Поставленная задача
Продолжите статью о том, почему не все уголовные дела должны доходить до суда. Начните сразу после её последнего предложения.

Статья
Почему не все уголовные дела должны доходить до суда

Социолог Кирилл Титаев о здоровой уголовной политике, которая должна давать и следствию, и предпринимателю право на добросовестную ошибку

В послании Федеральному собранию президент сказал: «Сегодня почти половина дел (45%), возбужденных в отношении предпринимателей, прекращается, не доходя до суда. Что это значит? Это значит, что возбуждали кое-как или по непонятным соображениям». Многие комментаторы отметили, что подобные декларации звучат каждый год, а воз и ныне там. Другие довольствовались малым: сакральные слова прозвучали, а значит, политика, направленная на условное улучшение инвестиционного климата, сохраняется.

Однако нельзя реализовывать правильную политику, опираясь на ложные посылки. Потому что это означает, что верная политика возникла случайно и рано или поздно сменится ошибочной. А приведенные слова президента из послания показывают искаженное понимание реальности. Причем такое ошибочное понимание лица, принимающего решения, бьет совершенно в стиле Некрасова: одним концом – по бизнесу, другим – по полицейскому. Главная проблема – не в данных, а в самой постановке вопроса, чего не заметило большинство комментаторов.

Из слов Владимира Путина следует, что в идеале все возбужденные уголовные дела должны доходить до суда. Первая проблема здесь в том, что множество последних изменений закона было направлено на то, чтобы дела по ненасильственным преступлениям прекращались на досудебной стадии по нереабилитирующим основаниям. То есть человек совершил преступление, выплатил компенсацию потерпевшему, выплатил штраф (ст. 25.1 УПК дает возможность прекращать дела без приговора с назначением судебного штрафа) и отправился домой, получив вместо судимости запись «привлекался к уголовной ответственности» в специальных учетах. Гуманный посыл: экономическое преступление – экономическая санкция. Слова президента же дают правоохранительным органам явный сигнал, что использовать специально созданные правовые механизмы не нужно, нужно любой ценой доводить дело до суда.

Показанные сведения
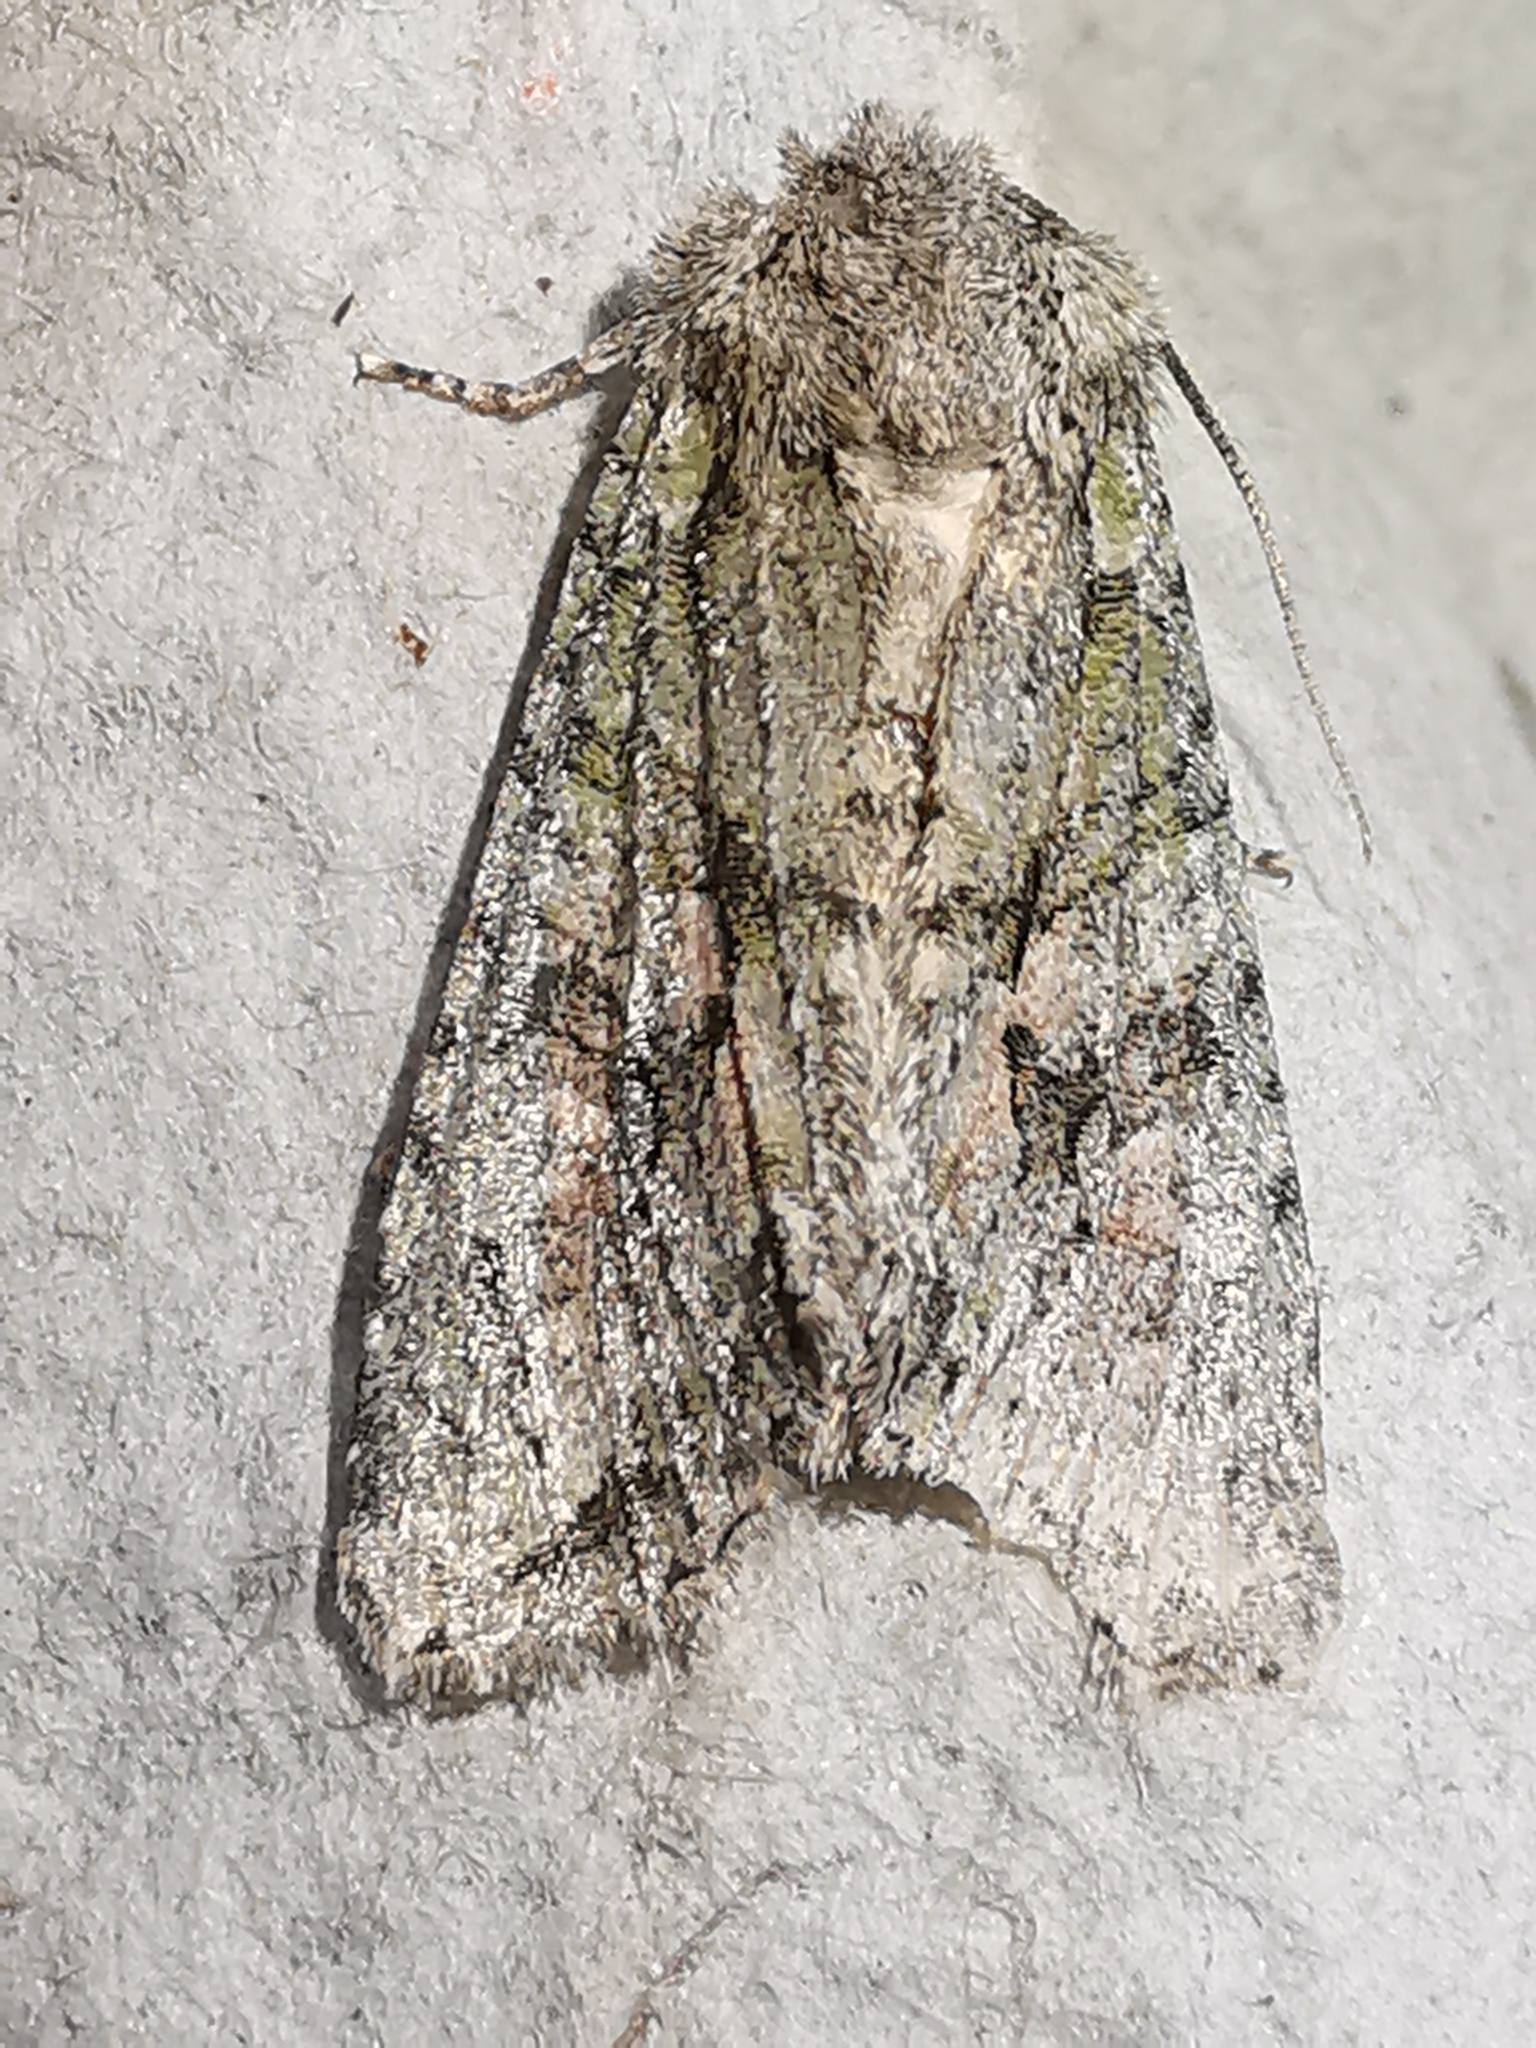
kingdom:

Ответ на задание
Вторая проблема гораздо серьезнее и свидетельствует о непонимании референтами президента механики уголовного преследования. УПК говорит в ч. 2 ст. 140: «Основанием для возбуждения уголовного дела является наличие достаточных данных, указывающих на признаки преступления». Законодатель четырежды застраховался: данные должны быть «достаточными», а не «исчерпывающими» или «несомненными»; речь идет о «данных», а не о «доказательствах»; данные должны «указывать», а не «доказывать»; и наконец, речь не о «преступлении», а о его «признаках». Логика такая: если есть признаки, то дело возбуждается. Но дальше органы следствия или дознания должны подтвердить, что преступление действительно было и его реально доказать. А так бывает далеко не всегда. И это абсолютно нормально.

Слова президента де-факто осложняют работу следственных органов. С такими установками первого лица не получится возбудить уголовное дело, а потом его прекратить, когда «разобрались». Более того, следователям фактически запрещается ошибаться (мы отдельно писали об этом в 2016 г., разбирая дело искусствоведа Елены Баснер). Расследование преступлений, как и любая другая человеческая деятельность, ведется в условиях неопределенности и несовершенной информации. В видении же кремлевских референтов следователи должны в момент возбуждения дела прозреть всю существующую реальность и узнать, что преступление действительно было и что доказательств получится собрать достаточно.

Спустимся с высот правовой нормы к реальной практике уголовного преследования в России. Одного возбуждения уголовного дела – без всякого осуждения – достаточно для того, чтобы разрушить бизнес. Но уголовная политика должна быть направлена не на то, чтобы больше дел доходило до суда, или на то, чтобы меньше дел возбуждалось, а на то, чтобы разрушительный эффект от возбуждения уголовного дела и следственных действий был меньше. Заметим, что и сама концепция возбуждения уголовного дела, и идея следствия как отдельной стадии, и структура следственных органов, отдельных от полиции, – это уникальные социалистические изобретения. В остальном мире их просто нет. И корректировать механизм стоит в сторону постепенной ликвидации этих советских анахронизмов, как и делают в других странах СНГ.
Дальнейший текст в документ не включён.